さらにウィキペディアによると、日本では「『毒になる親 一生苦しむ子供』として1999年に翻訳・出版され」たとあり、「毒親は「子どもの人生を支配し、子どもに害悪を及ぼす親」を指す言葉として使われた。」と書かれていました。

 

『毒になる親』は読んでいませんが、タイトルを見るかぎり子どもの立場から書かれたものなのでしょうか。もしそうなら、それでは片手落ちであると思います。

 

親(ここでは母親)がどうしてそのような行為をするのかという視点も必要だと思います。母親がどうして娘になにもかも従わせようとするのか、その心理はどのようなものなのか(本人は意識をしていないかもしれませんが)。そういったことが気になりました。

 

母親が気づくためにはどうしたら良いか、そのことが根本的解決のスタートになるのではないかと思いました。

 

 

しんどい母親の娘の問題

本書は、言うとおりにさせたいという著者の母親について、娘の立場からその心情が漫画でよく表現されていました。

 

けれど、それは親だけの問題なのか、子どもの態度がそれを許してしまっているのではないかと言う疑問が湧いてきました。

 

わかりません。そうした人を目の当たりにしたことがないからです。

けれど、本書を読んでいて、著者が母親から言われることを最初は拒否していても、最終的には受け入れていることにちょっぴり違和感を感じました。

 

小さころからの躾で洗脳されてしまっているのかもしれません。

幼いころから母の言うことにしたがっていれば母親は上機嫌。だからあえて母の機嫌を損ねるようなマネはしたくない。
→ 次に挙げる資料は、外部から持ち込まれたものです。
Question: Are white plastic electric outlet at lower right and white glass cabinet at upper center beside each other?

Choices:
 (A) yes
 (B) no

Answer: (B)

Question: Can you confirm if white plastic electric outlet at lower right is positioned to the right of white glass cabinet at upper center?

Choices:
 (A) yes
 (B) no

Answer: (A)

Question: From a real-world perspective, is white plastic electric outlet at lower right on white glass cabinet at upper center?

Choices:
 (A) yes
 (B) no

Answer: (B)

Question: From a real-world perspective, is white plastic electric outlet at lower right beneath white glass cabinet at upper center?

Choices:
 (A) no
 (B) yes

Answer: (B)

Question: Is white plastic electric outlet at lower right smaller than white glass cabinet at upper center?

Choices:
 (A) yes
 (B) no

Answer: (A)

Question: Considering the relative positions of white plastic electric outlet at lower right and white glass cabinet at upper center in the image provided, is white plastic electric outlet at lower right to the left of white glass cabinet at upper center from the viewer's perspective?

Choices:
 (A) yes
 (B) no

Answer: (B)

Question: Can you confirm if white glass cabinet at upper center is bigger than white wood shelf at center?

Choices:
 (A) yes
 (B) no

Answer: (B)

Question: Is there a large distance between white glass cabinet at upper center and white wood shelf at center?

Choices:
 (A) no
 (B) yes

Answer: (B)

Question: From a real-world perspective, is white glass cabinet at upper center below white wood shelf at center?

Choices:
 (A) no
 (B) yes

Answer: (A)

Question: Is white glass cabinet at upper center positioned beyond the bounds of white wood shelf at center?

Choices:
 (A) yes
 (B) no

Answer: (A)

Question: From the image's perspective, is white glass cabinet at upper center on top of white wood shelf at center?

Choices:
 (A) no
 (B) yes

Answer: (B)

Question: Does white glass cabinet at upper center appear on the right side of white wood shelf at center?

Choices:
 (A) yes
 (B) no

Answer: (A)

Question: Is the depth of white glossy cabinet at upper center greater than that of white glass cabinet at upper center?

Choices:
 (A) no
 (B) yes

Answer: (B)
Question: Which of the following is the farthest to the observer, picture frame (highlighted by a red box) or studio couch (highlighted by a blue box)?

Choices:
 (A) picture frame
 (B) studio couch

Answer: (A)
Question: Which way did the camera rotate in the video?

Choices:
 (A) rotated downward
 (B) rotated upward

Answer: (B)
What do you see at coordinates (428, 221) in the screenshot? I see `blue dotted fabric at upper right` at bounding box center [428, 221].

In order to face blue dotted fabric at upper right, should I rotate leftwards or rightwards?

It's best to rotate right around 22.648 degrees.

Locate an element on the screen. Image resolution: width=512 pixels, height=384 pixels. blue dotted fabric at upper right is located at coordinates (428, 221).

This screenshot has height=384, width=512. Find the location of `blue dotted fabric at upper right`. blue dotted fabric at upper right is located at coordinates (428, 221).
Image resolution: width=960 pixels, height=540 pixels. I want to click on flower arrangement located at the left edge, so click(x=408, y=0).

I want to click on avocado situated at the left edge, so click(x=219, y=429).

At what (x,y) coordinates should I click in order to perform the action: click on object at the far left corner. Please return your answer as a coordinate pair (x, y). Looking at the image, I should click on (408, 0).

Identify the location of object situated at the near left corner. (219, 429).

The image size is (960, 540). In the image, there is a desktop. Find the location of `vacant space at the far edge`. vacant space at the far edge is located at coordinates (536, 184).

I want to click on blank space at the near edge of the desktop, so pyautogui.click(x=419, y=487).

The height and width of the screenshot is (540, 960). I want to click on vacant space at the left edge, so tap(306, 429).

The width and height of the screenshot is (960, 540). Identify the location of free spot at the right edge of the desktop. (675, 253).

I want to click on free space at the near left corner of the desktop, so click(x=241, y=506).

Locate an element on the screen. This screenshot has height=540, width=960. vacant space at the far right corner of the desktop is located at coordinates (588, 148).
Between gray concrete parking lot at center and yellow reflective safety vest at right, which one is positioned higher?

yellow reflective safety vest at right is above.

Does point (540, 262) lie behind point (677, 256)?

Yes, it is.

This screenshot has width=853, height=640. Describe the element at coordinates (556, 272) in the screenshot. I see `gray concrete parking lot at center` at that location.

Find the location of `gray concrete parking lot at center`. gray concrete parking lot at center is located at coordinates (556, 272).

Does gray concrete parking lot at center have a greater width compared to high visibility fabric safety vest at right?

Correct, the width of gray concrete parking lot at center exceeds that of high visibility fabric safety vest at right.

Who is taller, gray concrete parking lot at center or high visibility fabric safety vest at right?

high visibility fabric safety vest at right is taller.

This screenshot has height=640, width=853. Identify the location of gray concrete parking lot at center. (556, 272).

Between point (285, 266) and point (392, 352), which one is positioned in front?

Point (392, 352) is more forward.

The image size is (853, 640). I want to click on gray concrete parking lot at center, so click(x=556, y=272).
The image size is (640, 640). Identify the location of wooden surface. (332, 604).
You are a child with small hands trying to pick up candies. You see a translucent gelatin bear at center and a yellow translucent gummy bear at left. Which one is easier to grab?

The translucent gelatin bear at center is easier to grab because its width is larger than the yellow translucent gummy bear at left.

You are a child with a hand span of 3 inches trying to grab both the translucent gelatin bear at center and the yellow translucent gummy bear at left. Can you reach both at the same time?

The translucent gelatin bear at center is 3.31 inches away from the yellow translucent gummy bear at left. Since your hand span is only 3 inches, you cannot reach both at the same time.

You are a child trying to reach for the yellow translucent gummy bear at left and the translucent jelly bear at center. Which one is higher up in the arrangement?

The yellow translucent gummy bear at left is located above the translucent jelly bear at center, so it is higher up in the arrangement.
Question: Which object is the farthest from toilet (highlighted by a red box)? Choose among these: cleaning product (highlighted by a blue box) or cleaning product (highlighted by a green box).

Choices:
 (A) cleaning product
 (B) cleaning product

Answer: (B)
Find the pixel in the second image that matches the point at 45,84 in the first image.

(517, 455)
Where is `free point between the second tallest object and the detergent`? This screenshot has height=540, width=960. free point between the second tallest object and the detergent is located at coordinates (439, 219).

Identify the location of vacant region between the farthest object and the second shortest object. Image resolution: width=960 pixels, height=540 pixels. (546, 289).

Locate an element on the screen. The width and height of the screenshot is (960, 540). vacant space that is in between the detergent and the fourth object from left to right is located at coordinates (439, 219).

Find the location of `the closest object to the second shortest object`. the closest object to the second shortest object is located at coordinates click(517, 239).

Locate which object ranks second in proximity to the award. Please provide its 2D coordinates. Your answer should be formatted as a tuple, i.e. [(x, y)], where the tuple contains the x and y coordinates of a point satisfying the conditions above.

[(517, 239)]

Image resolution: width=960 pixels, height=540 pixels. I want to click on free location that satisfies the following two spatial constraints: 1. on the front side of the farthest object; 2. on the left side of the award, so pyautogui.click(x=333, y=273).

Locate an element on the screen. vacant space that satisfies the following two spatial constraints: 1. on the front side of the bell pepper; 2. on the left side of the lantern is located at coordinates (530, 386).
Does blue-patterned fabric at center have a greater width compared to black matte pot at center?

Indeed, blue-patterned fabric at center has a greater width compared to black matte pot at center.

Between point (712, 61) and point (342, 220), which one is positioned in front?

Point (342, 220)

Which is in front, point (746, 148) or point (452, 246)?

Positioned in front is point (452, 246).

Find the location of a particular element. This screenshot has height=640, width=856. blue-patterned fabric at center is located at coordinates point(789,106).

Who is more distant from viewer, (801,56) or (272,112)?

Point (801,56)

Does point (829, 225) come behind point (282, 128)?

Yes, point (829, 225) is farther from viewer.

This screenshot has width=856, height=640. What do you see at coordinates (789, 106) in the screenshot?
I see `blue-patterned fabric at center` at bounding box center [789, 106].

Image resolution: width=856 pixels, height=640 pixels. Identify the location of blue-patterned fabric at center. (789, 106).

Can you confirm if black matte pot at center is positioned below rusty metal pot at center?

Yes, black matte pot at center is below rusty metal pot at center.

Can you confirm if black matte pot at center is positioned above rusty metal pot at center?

それに自分で考えるよりそのほうが楽だと思ったということはないでしょうか。

 

多くの場合、第二次反抗期のころから親の言うことを聞かなくなるのではないかと思います。

たしかに著者も激しく抵抗しています。

 

けれども娘もどこかで母に依存していたのではないかと思うのです。

どんなに抵抗してもどうにもならなかったのかもしれませんが。

 

 

父親の存在

 

こうした母娘のやりとりを見ていた父親は何をしていたのでしょう。

この本の中では父親はほとんど登場しません。

けれど、その敵でも味方でもないと思っていた「石像化する父」から届いた手紙に著者は驚愕します。

 

「親が死なないと親のありがたみは分かりますまい」という呪いの言葉。

その呪いがいつまでもとけなかったと著者は本書の中で語っています。

 

けれど、父親の立場として思うのは、たとえ思うところがあっても娘の母である妻に介入することができなかったのではないかと想像します。

 

妻に意見をしたところで直るはずもなく、単に夫婦仲が悪くなるだけだろうからです。

そうやって母と娘の世界から父親は遠く離れていくのです。

 

それでも父親であると言う面目を保つために娘に手紙をしたためたのでしょう。それが呪いの言葉となってしまったのです。

 

 

娘が親になって

著者は結婚を機に母と決別します。

ところがそのうち母親と同じ行動をしていることに気づきます。

このままでは生まれてくる子供に母と同じことをしてしまいそうだと不安になります。

ところが夫に対してはすぐにキレてしまうというのです。

 

児童虐待を受けた子供が親になって同じことを繰り返す人が多いと言うのと同じなのではと思いました。

それだけ根が深い問題なのです。

 

少なくとも娘が大人になれば、母親と会わなければ毒親の影響から逃れることができます。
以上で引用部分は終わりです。